● What to work on
Would you pull out every line of the material that contains the string "identify"?

● Data excerpts
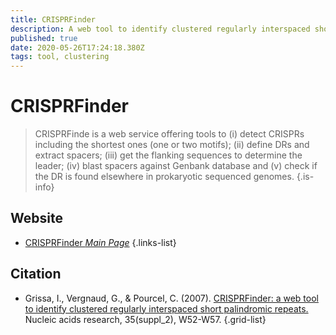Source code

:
 ```yaml
---
title: CRISPRFinder
description: A web tool to identify clustered regularly interspaced short palindromic repeats.
published: true
date: 2020-05-26T17:24:18.380Z
tags: tool, clustering
---
```


# CRISPRFinder

> CRISPRFinde is a web service offering tools to (i) detect CRISPRs including the shortest ones (one or two motifs); (ii) define DRs and extract spacers; (iii) get the flanking sequences to determine the leader; (iv) blast spacers against Genbank database and (v) check if the DR is found elsewhere in prokaryotic sequenced genomes.
{.is-info}



## Website 

- [CRISPRFinder *Main Page*](https://crisprcas.i2bc.paris-saclay.fr/)
{.links-list}

## Citation 

- Grissa, I., Vergnaud, G., & Pourcel, C. (2007). [CRISPRFinder: a web tool to identify clustered regularly interspaced short palindromic repeats.](https://pubmed.ncbi.nlm.nih.gov/17537822/) Nucleic acids research, 35(suppl_2), W52-W57.
{.grid-list}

● Response below
description: A web tool to identify clustered regularly interspaced short palindromic repeats.
- Grissa, I., Vergnaud, G., & Pourcel, C. (2007). [CRISPRFinder: a web tool to identify clustered regularly interspaced short palindromic repeats.](https://pubmed.ncbi.nlm.nih.gov/17537822/) Nucleic acids research, 35(suppl_2), W52-W57.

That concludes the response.